[Page segmentation data]
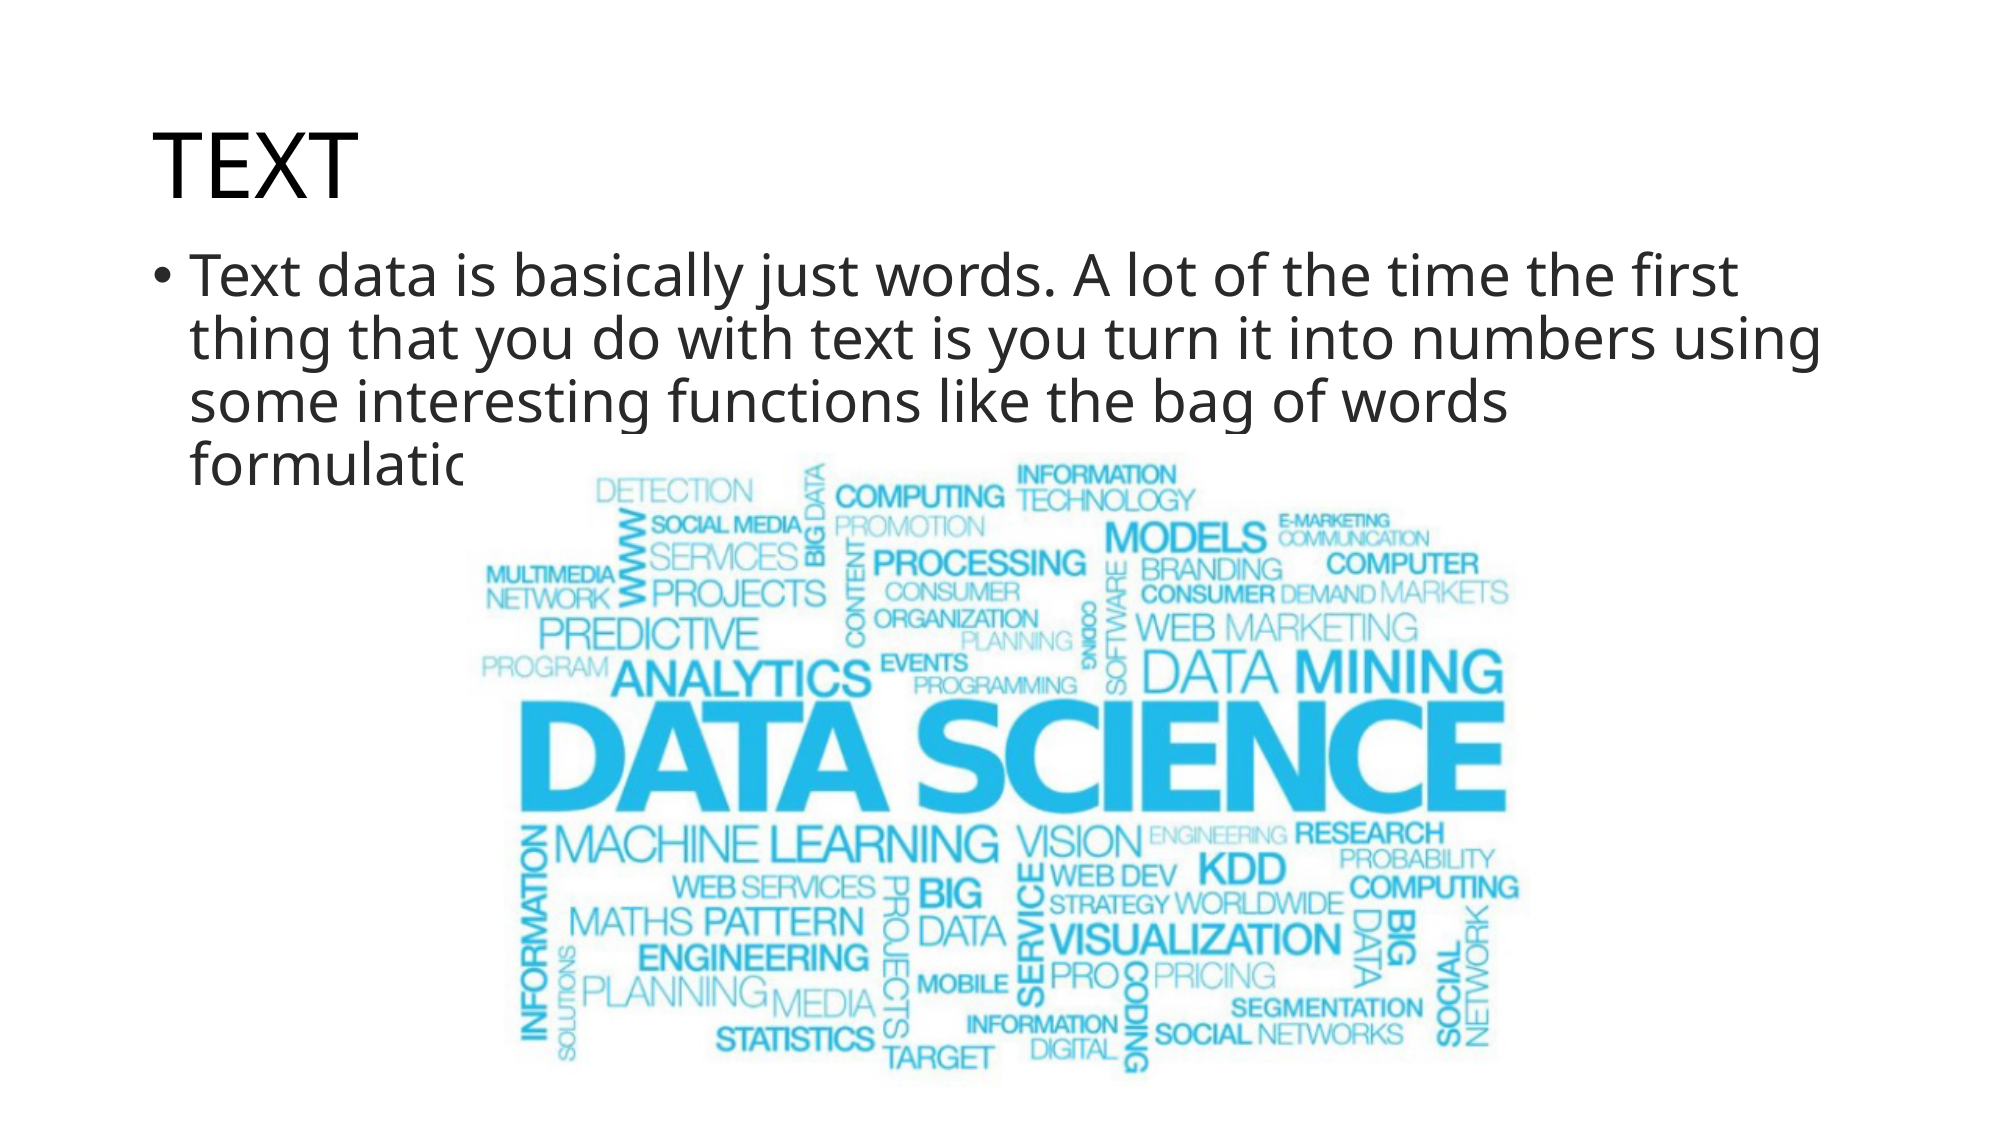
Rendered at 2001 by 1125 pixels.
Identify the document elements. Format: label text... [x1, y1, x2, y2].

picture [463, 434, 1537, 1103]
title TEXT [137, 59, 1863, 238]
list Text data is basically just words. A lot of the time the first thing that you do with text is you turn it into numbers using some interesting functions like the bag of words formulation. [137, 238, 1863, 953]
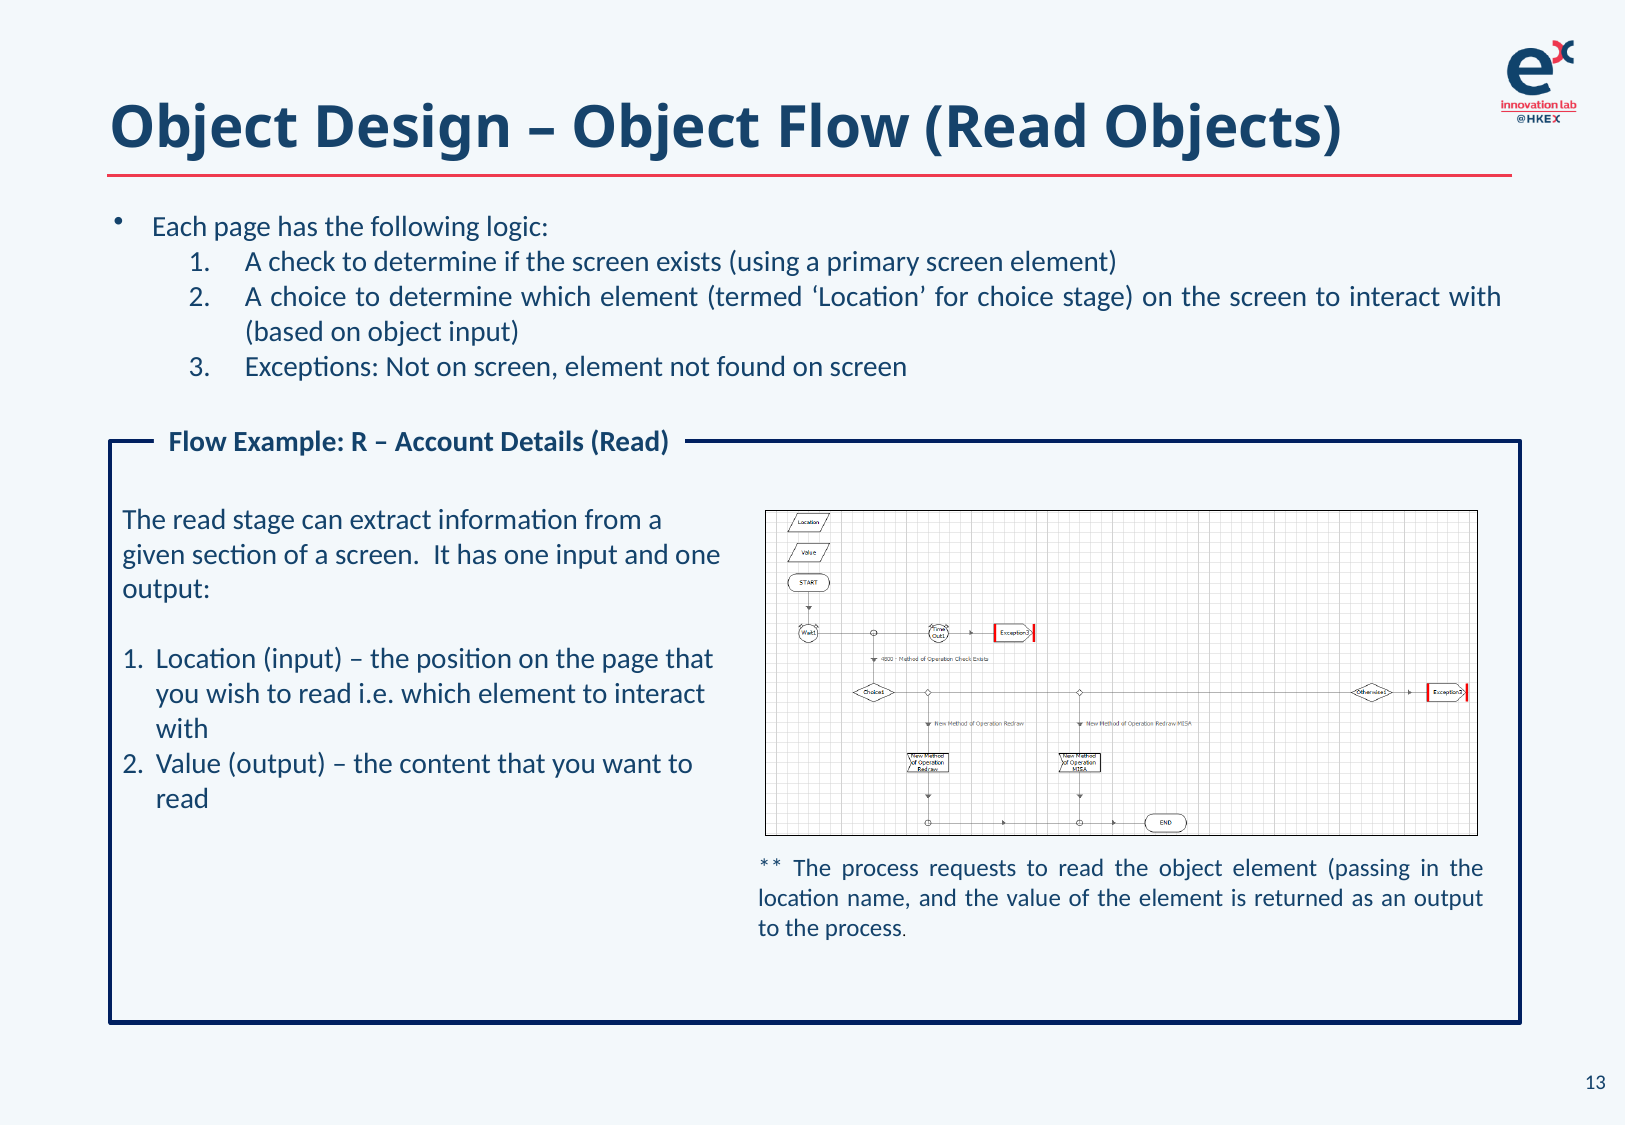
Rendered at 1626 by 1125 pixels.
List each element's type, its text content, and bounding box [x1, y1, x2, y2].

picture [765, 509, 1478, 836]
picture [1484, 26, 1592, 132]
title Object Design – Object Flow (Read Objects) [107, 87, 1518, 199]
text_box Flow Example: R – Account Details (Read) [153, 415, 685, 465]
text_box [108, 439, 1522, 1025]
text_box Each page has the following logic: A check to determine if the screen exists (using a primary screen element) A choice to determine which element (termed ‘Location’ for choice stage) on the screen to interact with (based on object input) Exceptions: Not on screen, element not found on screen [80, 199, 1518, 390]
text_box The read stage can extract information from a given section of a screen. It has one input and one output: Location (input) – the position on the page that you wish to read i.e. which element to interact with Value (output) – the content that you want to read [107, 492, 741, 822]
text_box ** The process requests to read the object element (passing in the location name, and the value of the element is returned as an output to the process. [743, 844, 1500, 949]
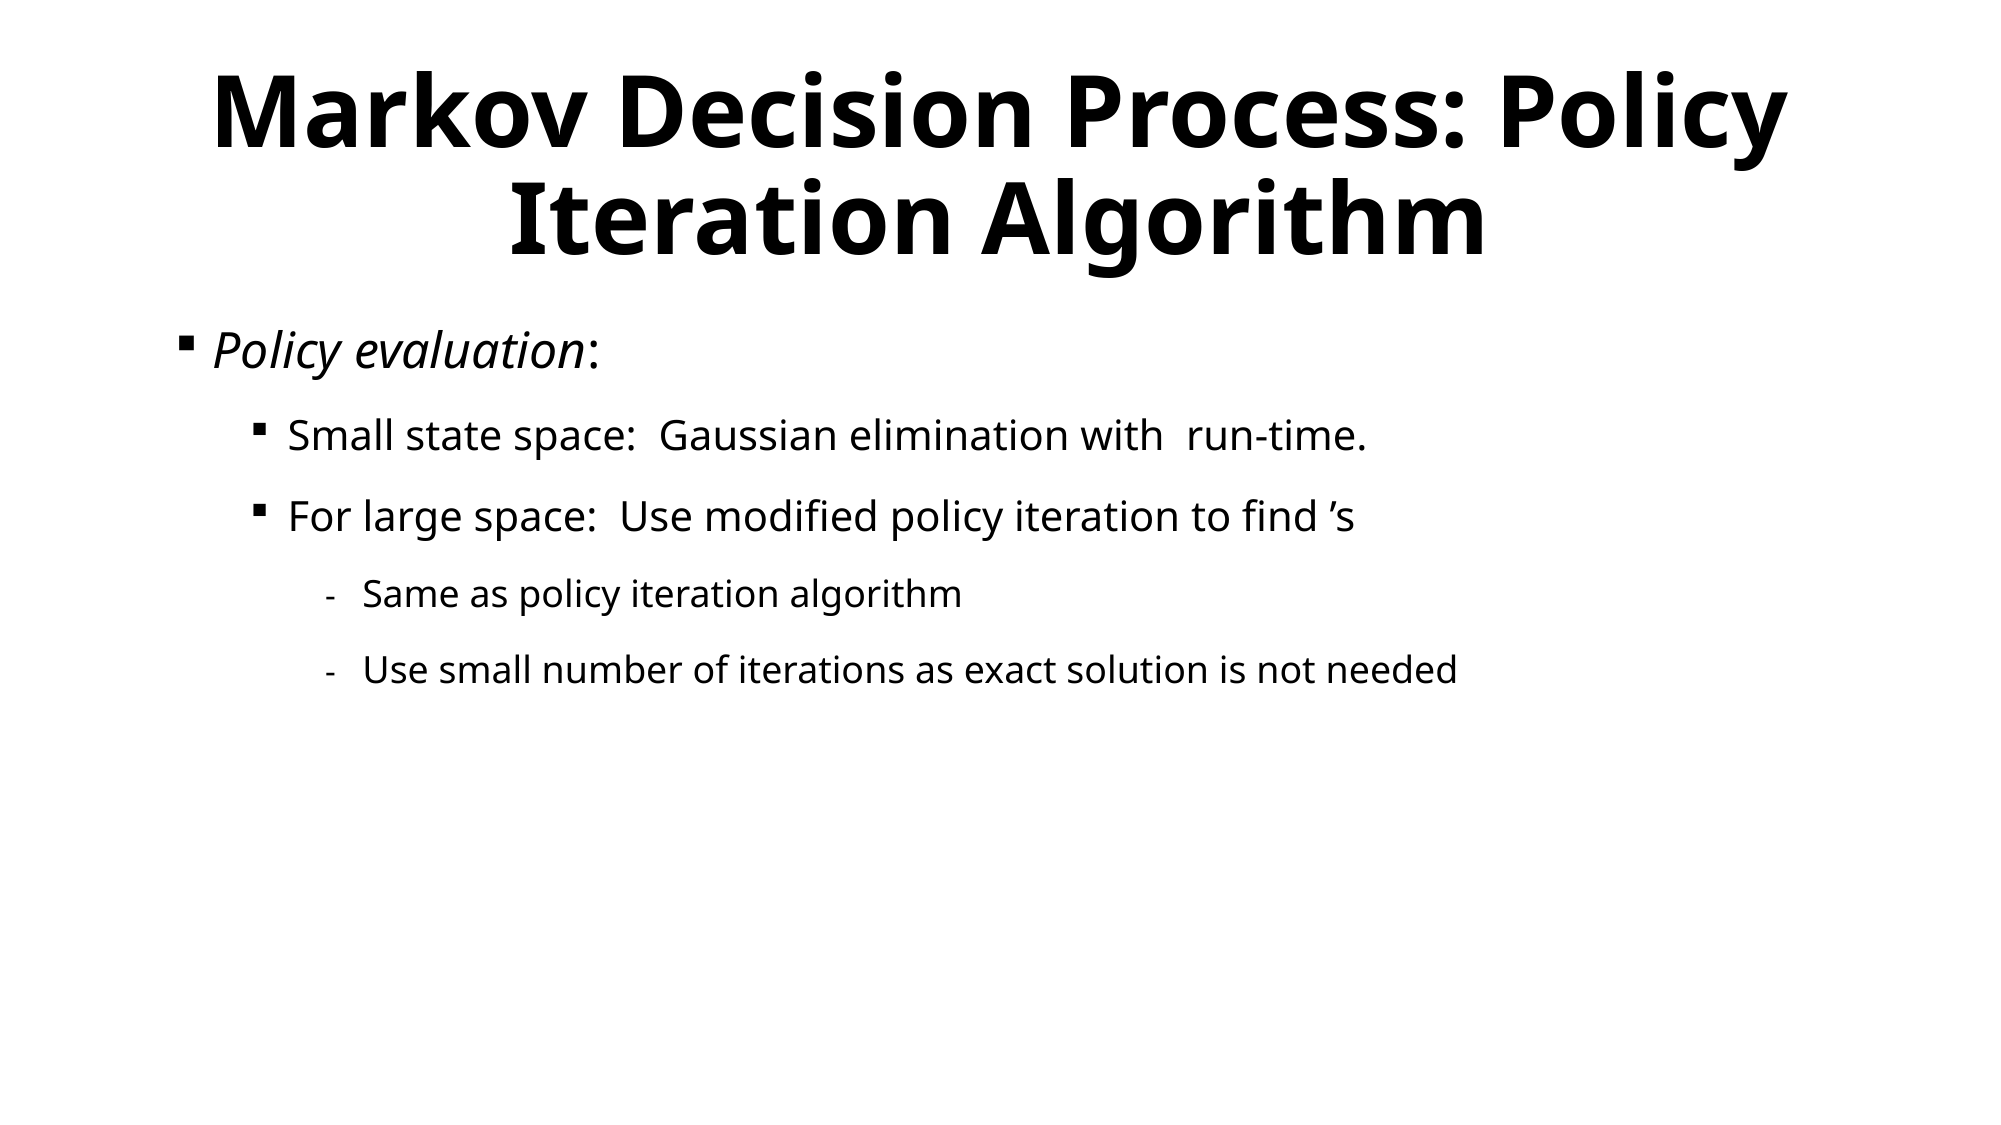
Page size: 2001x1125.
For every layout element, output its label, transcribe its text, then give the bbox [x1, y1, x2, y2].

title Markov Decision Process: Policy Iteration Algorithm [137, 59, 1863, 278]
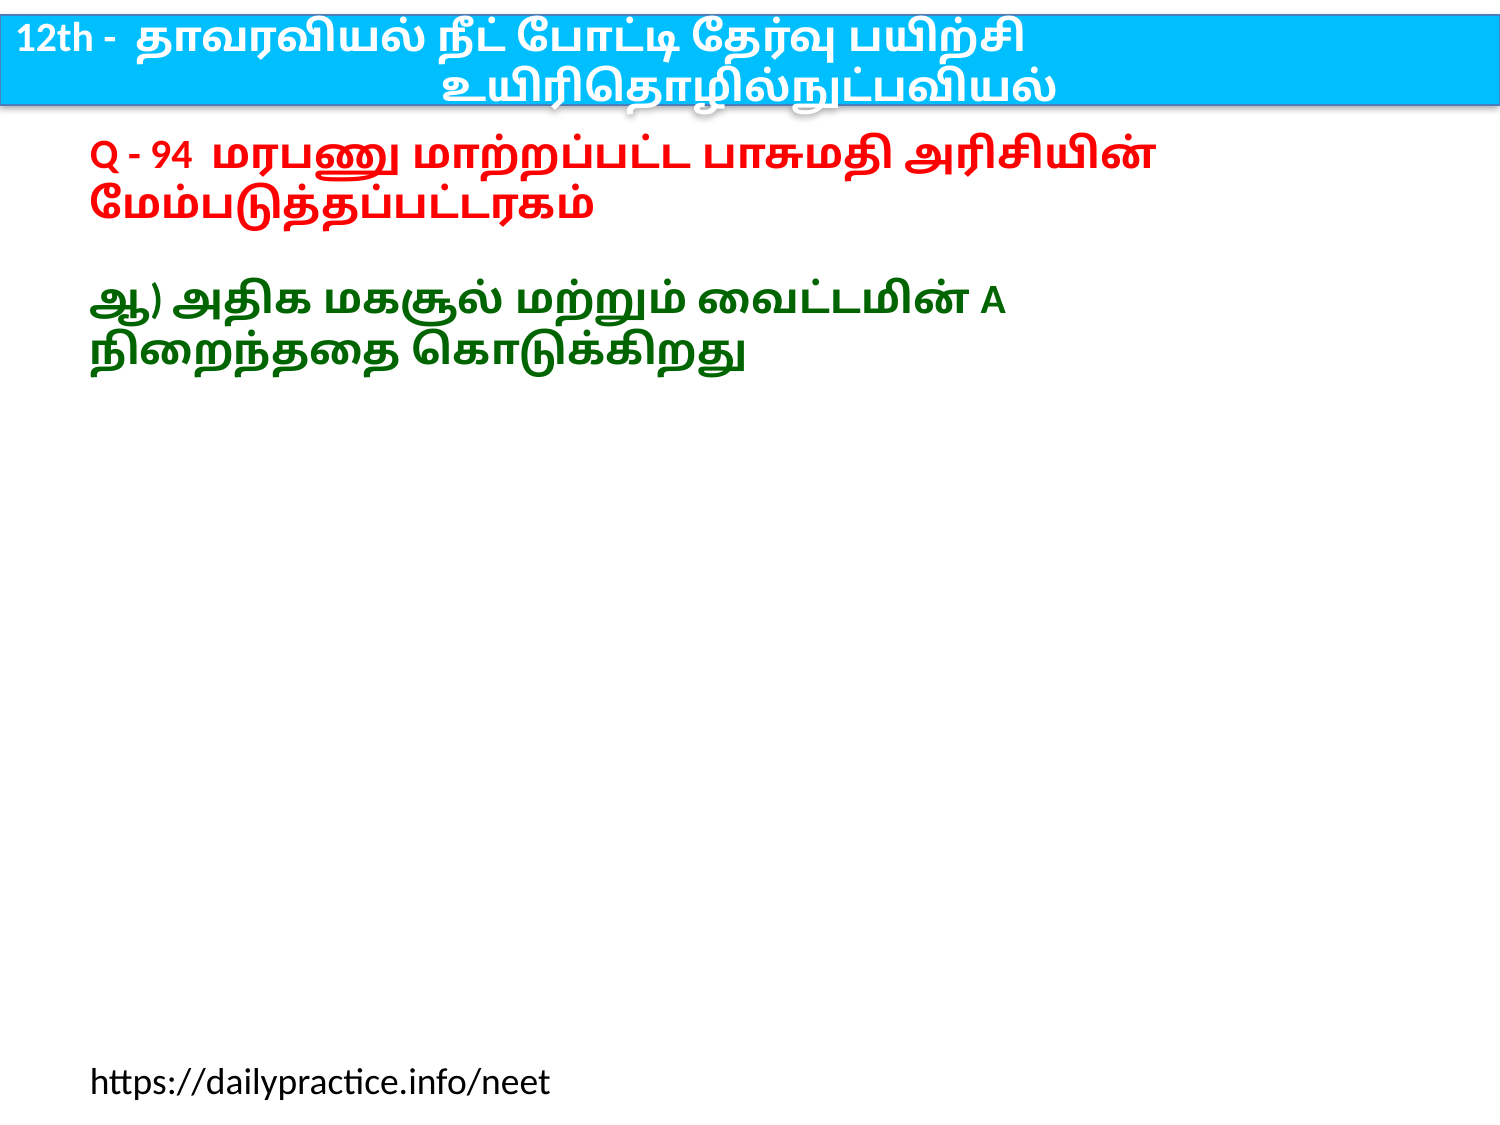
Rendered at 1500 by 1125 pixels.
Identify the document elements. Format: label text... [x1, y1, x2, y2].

▶ WORK INSTRUCTIONS
Look through the entries above; find each line with the word "pixels" and copy it.

▶ OUTPUT FOR THIS EXERCISE
Rendered at 2001 by 1125 pixels.
Rendered at 1626 by 1125 pixels.
Rendered at 1500 by 1125 pixels.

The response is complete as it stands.